= DATA TO USE =
-- -- --

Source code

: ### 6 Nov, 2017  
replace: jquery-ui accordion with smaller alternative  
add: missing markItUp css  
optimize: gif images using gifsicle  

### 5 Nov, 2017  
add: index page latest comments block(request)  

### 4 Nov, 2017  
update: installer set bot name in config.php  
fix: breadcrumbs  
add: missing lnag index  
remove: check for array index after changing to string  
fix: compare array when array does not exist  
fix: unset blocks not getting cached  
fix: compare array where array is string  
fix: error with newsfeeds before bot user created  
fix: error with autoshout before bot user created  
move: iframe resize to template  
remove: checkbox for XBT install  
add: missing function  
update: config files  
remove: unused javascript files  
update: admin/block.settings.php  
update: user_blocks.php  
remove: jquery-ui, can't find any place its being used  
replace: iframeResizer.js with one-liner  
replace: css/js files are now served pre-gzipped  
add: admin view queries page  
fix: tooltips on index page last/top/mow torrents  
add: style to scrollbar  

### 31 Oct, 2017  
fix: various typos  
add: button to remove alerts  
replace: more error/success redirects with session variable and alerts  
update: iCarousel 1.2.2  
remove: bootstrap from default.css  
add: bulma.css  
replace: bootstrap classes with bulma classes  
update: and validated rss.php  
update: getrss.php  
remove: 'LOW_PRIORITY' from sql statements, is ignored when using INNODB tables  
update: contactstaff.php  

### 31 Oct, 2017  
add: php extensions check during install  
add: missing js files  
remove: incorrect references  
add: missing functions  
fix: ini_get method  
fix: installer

-- -- --

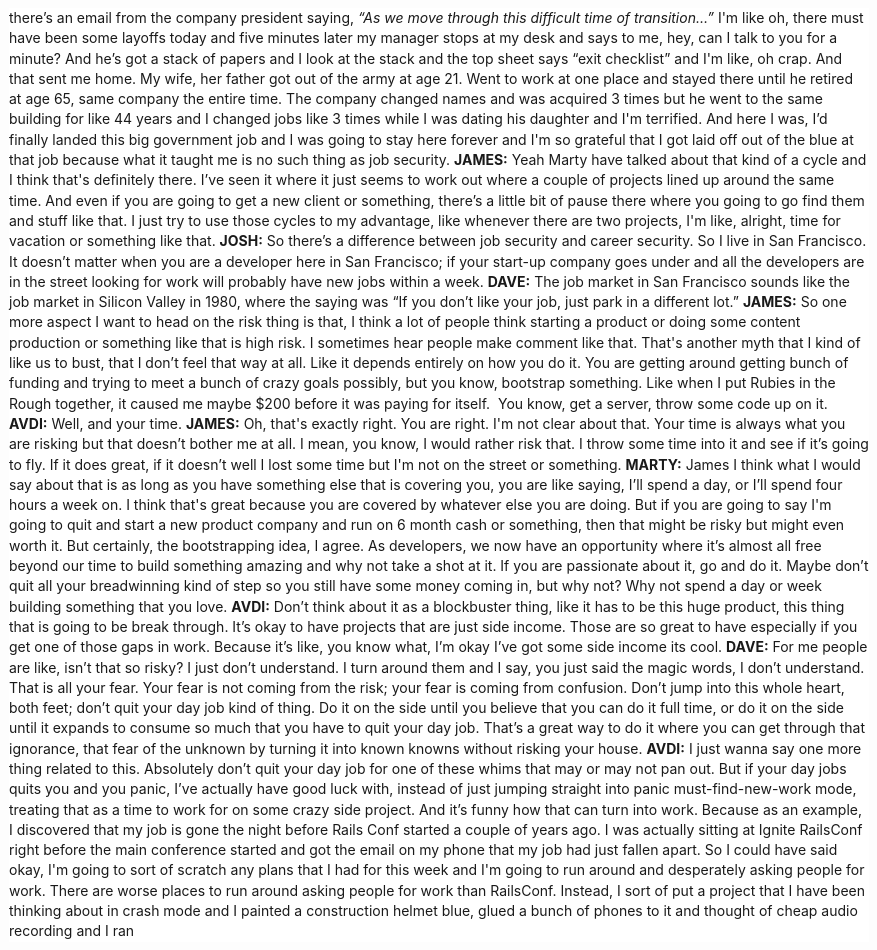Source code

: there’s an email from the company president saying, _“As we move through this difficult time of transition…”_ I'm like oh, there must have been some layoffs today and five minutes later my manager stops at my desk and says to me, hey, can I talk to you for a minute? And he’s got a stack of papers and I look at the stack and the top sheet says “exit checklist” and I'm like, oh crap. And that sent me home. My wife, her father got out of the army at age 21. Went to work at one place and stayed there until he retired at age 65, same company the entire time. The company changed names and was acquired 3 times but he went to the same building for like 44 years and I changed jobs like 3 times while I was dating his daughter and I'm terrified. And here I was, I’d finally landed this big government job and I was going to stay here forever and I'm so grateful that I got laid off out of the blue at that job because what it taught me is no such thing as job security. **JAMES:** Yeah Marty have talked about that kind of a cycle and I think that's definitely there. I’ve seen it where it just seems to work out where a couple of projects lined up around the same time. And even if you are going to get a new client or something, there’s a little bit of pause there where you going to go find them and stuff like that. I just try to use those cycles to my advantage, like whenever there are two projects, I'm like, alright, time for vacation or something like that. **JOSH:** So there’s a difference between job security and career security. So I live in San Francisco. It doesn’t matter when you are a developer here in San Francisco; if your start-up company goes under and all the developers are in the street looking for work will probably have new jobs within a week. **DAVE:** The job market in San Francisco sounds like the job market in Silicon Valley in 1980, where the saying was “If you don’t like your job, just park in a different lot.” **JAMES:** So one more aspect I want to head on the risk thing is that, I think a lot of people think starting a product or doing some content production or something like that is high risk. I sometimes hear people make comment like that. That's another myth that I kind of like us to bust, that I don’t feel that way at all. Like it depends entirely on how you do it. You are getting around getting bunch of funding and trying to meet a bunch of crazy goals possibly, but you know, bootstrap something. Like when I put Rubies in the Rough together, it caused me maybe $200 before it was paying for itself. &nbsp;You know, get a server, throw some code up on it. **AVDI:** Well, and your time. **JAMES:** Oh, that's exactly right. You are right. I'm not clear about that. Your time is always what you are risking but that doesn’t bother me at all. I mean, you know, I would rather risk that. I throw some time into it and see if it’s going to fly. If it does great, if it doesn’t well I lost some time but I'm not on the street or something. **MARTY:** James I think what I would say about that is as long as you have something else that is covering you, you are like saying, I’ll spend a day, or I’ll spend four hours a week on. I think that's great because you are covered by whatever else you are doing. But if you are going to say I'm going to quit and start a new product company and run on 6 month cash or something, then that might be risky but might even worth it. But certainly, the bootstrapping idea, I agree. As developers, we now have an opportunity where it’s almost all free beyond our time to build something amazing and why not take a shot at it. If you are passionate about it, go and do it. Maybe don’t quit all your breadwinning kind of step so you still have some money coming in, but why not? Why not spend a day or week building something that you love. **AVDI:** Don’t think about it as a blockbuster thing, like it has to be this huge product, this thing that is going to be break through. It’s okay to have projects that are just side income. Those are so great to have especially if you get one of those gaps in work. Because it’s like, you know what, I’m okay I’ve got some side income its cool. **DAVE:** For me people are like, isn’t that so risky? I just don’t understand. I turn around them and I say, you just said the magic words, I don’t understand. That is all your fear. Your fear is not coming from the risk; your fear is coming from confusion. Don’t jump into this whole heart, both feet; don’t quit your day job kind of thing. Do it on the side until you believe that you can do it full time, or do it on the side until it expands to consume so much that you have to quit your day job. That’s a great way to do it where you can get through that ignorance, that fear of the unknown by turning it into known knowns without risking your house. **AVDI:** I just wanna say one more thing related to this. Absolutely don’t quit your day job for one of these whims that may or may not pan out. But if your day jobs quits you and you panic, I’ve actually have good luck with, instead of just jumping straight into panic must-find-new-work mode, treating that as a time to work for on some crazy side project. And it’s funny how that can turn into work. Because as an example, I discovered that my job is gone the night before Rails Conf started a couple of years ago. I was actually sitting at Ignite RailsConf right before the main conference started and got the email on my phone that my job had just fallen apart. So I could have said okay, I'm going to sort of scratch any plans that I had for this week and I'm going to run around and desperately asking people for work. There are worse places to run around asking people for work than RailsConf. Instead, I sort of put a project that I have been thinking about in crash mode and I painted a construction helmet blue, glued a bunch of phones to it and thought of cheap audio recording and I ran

-- -- --

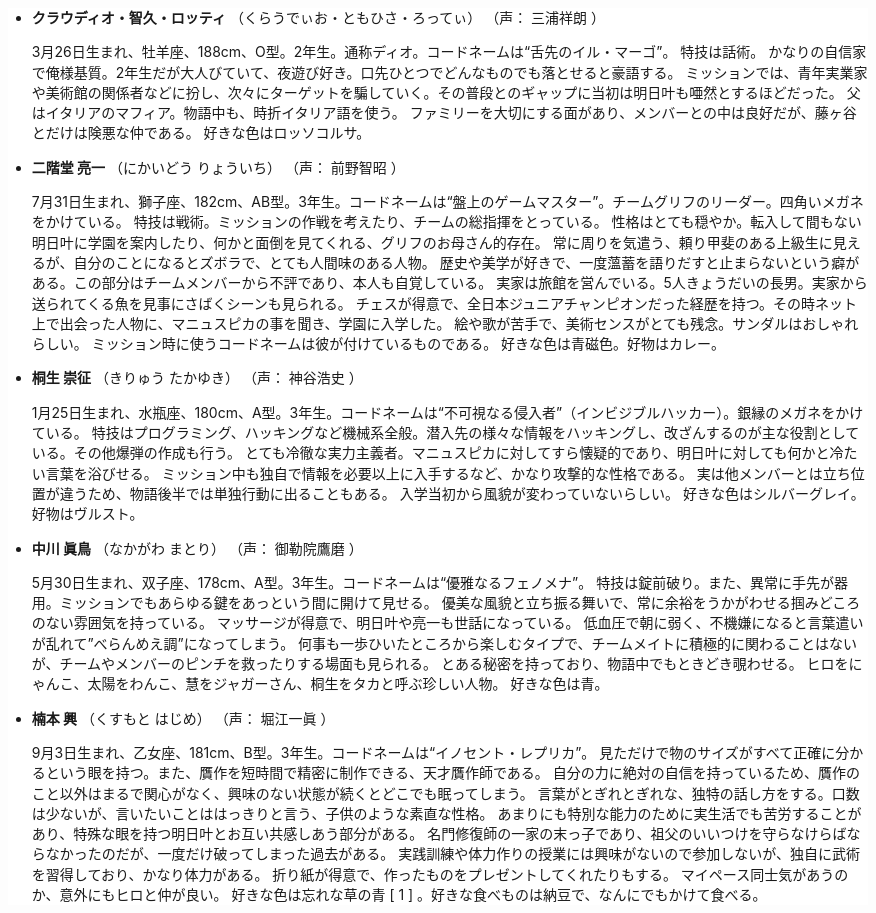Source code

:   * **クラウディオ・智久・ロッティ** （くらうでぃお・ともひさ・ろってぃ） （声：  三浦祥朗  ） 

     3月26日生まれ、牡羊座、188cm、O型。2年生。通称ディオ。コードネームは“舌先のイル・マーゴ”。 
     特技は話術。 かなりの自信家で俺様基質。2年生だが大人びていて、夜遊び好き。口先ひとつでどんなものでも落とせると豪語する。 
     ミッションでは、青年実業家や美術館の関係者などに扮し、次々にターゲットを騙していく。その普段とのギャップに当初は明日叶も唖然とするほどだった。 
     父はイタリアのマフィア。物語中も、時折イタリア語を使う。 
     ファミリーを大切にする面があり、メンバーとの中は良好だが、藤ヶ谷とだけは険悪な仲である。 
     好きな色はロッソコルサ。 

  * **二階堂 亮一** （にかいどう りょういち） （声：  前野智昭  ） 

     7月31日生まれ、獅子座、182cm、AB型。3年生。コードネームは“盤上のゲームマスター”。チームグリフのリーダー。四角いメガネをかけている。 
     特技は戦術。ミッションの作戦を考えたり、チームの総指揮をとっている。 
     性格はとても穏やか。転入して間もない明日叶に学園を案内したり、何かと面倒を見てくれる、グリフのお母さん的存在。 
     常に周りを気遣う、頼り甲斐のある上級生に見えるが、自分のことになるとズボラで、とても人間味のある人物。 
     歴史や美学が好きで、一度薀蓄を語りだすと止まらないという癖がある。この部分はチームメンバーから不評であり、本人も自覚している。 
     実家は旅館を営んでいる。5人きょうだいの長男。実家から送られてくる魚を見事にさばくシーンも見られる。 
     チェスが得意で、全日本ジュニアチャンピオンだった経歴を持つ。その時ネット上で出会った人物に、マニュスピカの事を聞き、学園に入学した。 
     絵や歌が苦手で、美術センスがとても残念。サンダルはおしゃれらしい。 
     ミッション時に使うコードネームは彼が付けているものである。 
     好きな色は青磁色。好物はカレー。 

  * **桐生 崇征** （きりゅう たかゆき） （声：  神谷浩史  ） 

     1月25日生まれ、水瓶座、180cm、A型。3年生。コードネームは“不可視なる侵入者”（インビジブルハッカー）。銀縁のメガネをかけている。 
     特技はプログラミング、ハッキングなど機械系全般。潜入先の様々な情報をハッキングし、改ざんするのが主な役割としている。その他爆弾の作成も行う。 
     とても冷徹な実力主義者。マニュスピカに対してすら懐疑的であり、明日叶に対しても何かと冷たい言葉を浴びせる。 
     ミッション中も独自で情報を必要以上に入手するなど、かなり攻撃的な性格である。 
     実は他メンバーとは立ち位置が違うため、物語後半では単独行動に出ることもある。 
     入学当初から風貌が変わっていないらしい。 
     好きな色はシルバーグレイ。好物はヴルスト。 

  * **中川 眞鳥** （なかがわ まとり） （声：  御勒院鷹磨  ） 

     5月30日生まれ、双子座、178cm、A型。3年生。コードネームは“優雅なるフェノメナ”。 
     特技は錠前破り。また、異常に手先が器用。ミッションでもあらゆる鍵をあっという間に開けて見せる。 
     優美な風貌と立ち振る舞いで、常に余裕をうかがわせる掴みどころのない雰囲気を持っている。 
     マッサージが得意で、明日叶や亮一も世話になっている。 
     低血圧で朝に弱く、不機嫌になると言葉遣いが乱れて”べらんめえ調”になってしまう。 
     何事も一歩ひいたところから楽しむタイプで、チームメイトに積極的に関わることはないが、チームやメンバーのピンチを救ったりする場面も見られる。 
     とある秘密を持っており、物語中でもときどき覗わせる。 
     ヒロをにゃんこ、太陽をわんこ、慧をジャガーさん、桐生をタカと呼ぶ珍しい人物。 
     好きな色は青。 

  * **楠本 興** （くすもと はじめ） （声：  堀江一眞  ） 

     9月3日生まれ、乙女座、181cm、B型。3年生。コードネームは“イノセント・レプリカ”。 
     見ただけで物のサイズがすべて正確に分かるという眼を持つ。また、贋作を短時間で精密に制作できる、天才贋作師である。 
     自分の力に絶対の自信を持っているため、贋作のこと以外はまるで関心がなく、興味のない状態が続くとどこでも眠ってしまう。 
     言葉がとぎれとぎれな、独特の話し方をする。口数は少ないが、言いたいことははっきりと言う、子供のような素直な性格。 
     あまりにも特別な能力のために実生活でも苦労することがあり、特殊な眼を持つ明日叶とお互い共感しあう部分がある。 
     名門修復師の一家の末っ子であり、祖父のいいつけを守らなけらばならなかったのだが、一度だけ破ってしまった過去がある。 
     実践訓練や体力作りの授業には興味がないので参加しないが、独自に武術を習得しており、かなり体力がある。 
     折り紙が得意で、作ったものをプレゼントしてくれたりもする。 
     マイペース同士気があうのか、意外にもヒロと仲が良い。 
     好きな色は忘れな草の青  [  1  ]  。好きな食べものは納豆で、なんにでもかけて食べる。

-- -- --

Go through the material above and return each line that holds the word "string".

remove: check for array index after changing to string  
fix: compare array where array is string  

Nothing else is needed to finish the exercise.